SUPPLIED PASSAGE -
______________________________
# AIME Math Contest Preparation

The American Invitational Mathematics Exam (AIME) is a math contest in the United States. This page outlines the contest details and topics covered, providing relevant wikis and quizzes for training prep and practice.

#### Contents

## Contest Information

The American Invitational Mathematics Exam (AIME) is a 15 question, 3 hour exam, administered twice each year. Students who do well on the AMC 10 or AMC 12 exams are invited to participate in the AIME, and a high score on AIME can lead to qualification for the United States of America Mathematics Olympiad (USAMO).

Each answer to the AIME is an integer number from 0 to 999. No calculators are allowed.

## Basic Topics

These are the basic topics covered by the AIME, which usually appear in the first 5 problems. This is a great place to start learning if you’re new to the AIME!

$\large \textbf{Algebra}$

$\large \textbf{Geometry}$

ChapterWikiQuizQuadrilaterals Volume Circle Properties Area of Triangles Trigonometric Functions

$\large \textbf{Combinatorics (Counting and Probability)}$

$\large \textbf{Number Theory}$

ChapterWikiQuizNumber Bases Introduction to Recursion GCD/LCM Prime Factorization and Divisors

## Intermediate Topics

These are the intermediate topics covered by the AIME, which usually appear in the middle 5 problems. This is a great place to hone your skills if you are already comfortable with solving the first few problems on the AIME.

$\large \textbf{Algebra}$

$\large \textbf{Geometry}$

$\large \textbf{Combinatorics (Counting and Probability)}$

$\large \textbf{Number Theory}$

## Advanced Topics

These are the advanced topics covered by the AIME, which usually appear in the last 5 problems. This is a great place to learn to solve the hardest problems on the AIME if you're shooting for a perfect score!

$\large \textbf{Algebra}$

$\large \textbf{Geometry}$

$\large \textbf{Combinatorics (Counting and Probability)}$

$\large \textbf{Number Theory}$

## A Difficult Sample Problem Showing General Tips and Tricks

There are many tricks to the AIME that don't show up in a "standard school curriculum." To illustrate, here is an example problem from 2007:

2007 AIME 1, Problem #14Let $m$ be the largest real solution to the equation

$\frac{3}{x-3} + \frac{5}{x-5} + \frac{17}{x-17} + \frac{19}{x-19} = x^2 - 11x - 4.$

There are positive integers $a,$ $b,$ and $c$ such that $m = a + \sqrt{b+\sqrt{c}} .$ Find $a+b+c .$

Note that this is in the "hard" set, yet this problem is entirely solvable with regular algebra and even follows the standard logic wanting to isolate $x$ by writing the problem as

$\text{(some factored polynomial)} = 0 .$

However, the specific tricks are unusual; finding them requires practice. This one makes clever use of **rearrangement**, **substitution**, and **symmetry**.
______________________________
EXTRACTED ENTRIES -
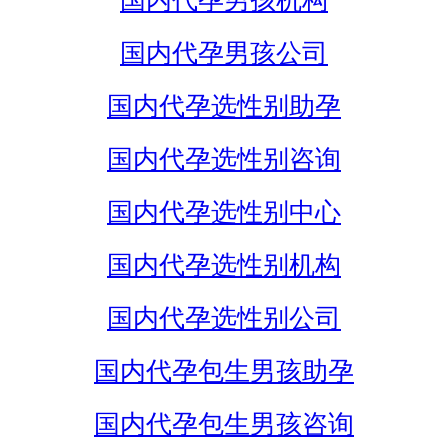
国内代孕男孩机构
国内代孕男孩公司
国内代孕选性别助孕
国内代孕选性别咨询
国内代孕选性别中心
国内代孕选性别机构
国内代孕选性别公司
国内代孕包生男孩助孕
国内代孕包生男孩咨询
______________________________
PROBLEM SET -
a: Copy the part of the AIME preparation page starting at "#### Contents" and ending at "calculators are allowed.".
b: Repeat the lines of the entries word for word, leaving the pictures out of your answer.
The entries have no connection to the AIME preparation page.

ANSWERS TO THE PROBLEMS -
a:
#### Contents

## Contest Information

The American Invitational Mathematics Exam (AIME) is a 15 question, 3 hour exam, administered twice each year. Students who do well on the AMC 10 or AMC 12 exams are invited to participate in the AIME, and a high score on AIME can lead to qualification for the United States of America Mathematics Olympiad (USAMO).

Each answer to the AIME is an integer number from 0 to 999. No calculators are allowed.

b:
国内代孕男孩机构
国内代孕男孩公司
国内代孕选性别助孕
国内代孕选性别咨询
国内代孕选性别中心
国内代孕选性别机构
国内代孕选性别公司
国内代孕包生男孩助孕
国内代孕包生男孩咨询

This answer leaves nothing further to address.